- [WHAT IS BEING ASKED]
Keeping every character in place, output all the data.

- [DATASET RECORDS]

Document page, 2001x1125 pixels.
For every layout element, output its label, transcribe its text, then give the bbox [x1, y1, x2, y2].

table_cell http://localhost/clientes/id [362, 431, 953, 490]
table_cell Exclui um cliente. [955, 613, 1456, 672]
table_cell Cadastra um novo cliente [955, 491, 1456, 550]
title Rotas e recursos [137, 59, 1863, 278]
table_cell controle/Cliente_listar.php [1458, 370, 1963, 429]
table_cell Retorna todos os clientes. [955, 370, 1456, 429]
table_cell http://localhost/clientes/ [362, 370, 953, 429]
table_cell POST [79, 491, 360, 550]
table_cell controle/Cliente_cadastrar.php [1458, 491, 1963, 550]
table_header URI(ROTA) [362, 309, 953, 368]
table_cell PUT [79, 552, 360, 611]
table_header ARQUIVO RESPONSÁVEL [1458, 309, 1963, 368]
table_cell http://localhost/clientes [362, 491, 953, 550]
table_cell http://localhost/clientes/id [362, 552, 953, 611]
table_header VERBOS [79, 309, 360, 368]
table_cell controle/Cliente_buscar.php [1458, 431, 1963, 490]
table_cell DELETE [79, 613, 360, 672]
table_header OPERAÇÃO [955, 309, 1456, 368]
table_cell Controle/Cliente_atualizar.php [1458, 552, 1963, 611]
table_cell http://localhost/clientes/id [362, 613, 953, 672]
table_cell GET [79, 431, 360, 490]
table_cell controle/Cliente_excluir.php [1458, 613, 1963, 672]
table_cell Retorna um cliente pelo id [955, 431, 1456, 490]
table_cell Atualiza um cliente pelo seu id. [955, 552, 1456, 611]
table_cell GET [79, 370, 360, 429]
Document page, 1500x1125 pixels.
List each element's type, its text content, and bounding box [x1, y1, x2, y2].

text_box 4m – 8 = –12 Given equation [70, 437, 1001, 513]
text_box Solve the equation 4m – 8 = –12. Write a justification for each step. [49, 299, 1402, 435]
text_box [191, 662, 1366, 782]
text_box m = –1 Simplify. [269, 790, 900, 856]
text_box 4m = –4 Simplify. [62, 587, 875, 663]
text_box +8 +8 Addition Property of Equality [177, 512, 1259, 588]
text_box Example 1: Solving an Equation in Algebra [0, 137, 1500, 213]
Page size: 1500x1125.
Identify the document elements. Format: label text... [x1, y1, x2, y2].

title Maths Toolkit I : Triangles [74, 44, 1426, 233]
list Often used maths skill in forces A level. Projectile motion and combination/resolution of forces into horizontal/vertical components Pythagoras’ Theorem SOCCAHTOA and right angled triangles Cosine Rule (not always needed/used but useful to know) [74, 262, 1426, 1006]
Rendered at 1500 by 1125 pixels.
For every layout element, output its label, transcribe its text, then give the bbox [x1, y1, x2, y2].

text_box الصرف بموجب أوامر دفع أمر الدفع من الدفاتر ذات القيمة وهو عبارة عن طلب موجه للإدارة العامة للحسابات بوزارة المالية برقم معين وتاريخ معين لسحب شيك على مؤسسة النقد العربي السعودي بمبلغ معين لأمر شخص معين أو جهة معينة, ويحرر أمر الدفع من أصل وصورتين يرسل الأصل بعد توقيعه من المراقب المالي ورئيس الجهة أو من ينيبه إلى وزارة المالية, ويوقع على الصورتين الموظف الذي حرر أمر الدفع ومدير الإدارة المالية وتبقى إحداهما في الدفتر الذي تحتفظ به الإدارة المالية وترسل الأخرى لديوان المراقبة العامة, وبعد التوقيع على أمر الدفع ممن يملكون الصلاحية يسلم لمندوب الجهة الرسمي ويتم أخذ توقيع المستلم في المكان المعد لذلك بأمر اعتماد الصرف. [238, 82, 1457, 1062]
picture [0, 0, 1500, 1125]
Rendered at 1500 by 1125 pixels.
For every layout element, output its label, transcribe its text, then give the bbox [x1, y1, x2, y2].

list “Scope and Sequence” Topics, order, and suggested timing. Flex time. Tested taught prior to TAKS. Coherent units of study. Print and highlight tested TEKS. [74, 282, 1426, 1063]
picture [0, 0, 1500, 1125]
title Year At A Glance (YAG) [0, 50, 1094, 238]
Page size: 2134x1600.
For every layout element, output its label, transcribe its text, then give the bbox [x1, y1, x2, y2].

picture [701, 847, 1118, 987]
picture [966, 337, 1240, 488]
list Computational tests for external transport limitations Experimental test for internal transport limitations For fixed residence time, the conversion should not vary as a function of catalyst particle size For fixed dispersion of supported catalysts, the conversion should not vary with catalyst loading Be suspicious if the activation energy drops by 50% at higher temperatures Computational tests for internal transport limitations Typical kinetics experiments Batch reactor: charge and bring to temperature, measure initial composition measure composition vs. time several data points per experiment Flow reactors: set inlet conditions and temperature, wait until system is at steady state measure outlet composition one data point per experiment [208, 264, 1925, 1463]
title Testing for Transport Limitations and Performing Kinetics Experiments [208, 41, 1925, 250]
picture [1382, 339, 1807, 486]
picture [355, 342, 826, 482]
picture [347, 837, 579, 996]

- [SOLUTION BELOW]
Document page, 2001x1125 pixels.
For every layout element, output its label, transcribe its text, then give the bbox [x1, y1, x2, y2].

table_cell http://localhost/clientes/id [362, 431, 953, 490]
table_cell Exclui um cliente. [955, 613, 1456, 672]
table_cell Cadastra um novo cliente [955, 491, 1456, 550]
title Rotas e recursos [137, 59, 1863, 278]
table_cell controle/Cliente_listar.php [1458, 370, 1963, 429]
table_cell Retorna todos os clientes. [955, 370, 1456, 429]
table_cell http://localhost/clientes/ [362, 370, 953, 429]
table_cell POST [79, 491, 360, 550]
table_cell controle/Cliente_cadastrar.php [1458, 491, 1963, 550]
table_header URI(ROTA) [362, 309, 953, 368]
table_cell PUT [79, 552, 360, 611]
table_header ARQUIVO RESPONSÁVEL [1458, 309, 1963, 368]
table_cell http://localhost/clientes [362, 491, 953, 550]
table_cell http://localhost/clientes/id [362, 552, 953, 611]
table_header VERBOS [79, 309, 360, 368]
table_cell controle/Cliente_buscar.php [1458, 431, 1963, 490]
table_cell DELETE [79, 613, 360, 672]
table_header OPERAÇÃO [955, 309, 1456, 368]
table_cell Controle/Cliente_atualizar.php [1458, 552, 1963, 611]
table_cell http://localhost/clientes/id [362, 613, 953, 672]
table_cell GET [79, 431, 360, 490]
table_cell controle/Cliente_excluir.php [1458, 613, 1963, 672]
table_cell Retorna um cliente pelo id [955, 431, 1456, 490]
table_cell Atualiza um cliente pelo seu id. [955, 552, 1456, 611]
table_cell GET [79, 370, 360, 429]
Document page, 1500x1125 pixels.
List each element's type, its text content, and bounding box [x1, y1, x2, y2].

text_box 4m – 8 = –12 Given equation [70, 437, 1001, 513]
text_box Solve the equation 4m – 8 = –12. Write a justification for each step. [49, 299, 1402, 435]
text_box [191, 662, 1366, 782]
text_box m = –1 Simplify. [269, 790, 900, 856]
text_box 4m = –4 Simplify. [62, 587, 875, 663]
text_box +8 +8 Addition Property of Equality [177, 512, 1259, 588]
text_box Example 1: Solving an Equation in Algebra [0, 137, 1500, 213]
Page size: 1500x1125.
Identify the document elements. Format: label text... [x1, y1, x2, y2].

title Maths Toolkit I : Triangles [74, 44, 1426, 233]
list Often used maths skill in forces A level. Projectile motion and combination/resolution of forces into horizontal/vertical components Pythagoras’ Theorem SOCCAHTOA and right angled triangles Cosine Rule (not always needed/used but useful to know) [74, 262, 1426, 1006]
Rendered at 1500 by 1125 pixels.
For every layout element, output its label, transcribe its text, then give the bbox [x1, y1, x2, y2].

text_box الصرف بموجب أوامر دفع أمر الدفع من الدفاتر ذات القيمة وهو عبارة عن طلب موجه للإدارة العامة للحسابات بوزارة المالية برقم معين وتاريخ معين لسحب شيك على مؤسسة النقد العربي السعودي بمبلغ معين لأمر شخص معين أو جهة معينة, ويحرر أمر الدفع من أصل وصورتين يرسل الأصل بعد توقيعه من المراقب المالي ورئيس الجهة أو من ينيبه إلى وزارة المالية, ويوقع على الصورتين الموظف الذي حرر أمر الدفع ومدير الإدارة المالية وتبقى إحداهما في الدفتر الذي تحتفظ به الإدارة المالية وترسل الأخرى لديوان المراقبة العامة, وبعد التوقيع على أمر الدفع ممن يملكون الصلاحية يسلم لمندوب الجهة الرسمي ويتم أخذ توقيع المستلم في المكان المعد لذلك بأمر اعتماد الصرف. [238, 82, 1457, 1062]
picture [0, 0, 1500, 1125]
Rendered at 1500 by 1125 pixels.
For every layout element, output its label, transcribe its text, then give the bbox [x1, y1, x2, y2].

list “Scope and Sequence” Topics, order, and suggested timing. Flex time. Tested taught prior to TAKS. Coherent units of study. Print and highlight tested TEKS. [74, 282, 1426, 1063]
picture [0, 0, 1500, 1125]
title Year At A Glance (YAG) [0, 50, 1094, 238]
Page size: 2134x1600.
For every layout element, output its label, transcribe its text, then give the bbox [x1, y1, x2, y2].

picture [701, 847, 1118, 987]
picture [966, 337, 1240, 488]
list Computational tests for external transport limitations Experimental test for internal transport limitations For fixed residence time, the conversion should not vary as a function of catalyst particle size For fixed dispersion of supported catalysts, the conversion should not vary with catalyst loading Be suspicious if the activation energy drops by 50% at higher temperatures Computational tests for internal transport limitations Typical kinetics experiments Batch reactor: charge and bring to temperature, measure initial composition measure composition vs. time several data points per experiment Flow reactors: set inlet conditions and temperature, wait until system is at steady state measure outlet composition one data point per experiment [208, 264, 1925, 1463]
title Testing for Transport Limitations and Performing Kinetics Experiments [208, 41, 1925, 250]
picture [1382, 339, 1807, 486]
picture [355, 342, 826, 482]
picture [347, 837, 579, 996]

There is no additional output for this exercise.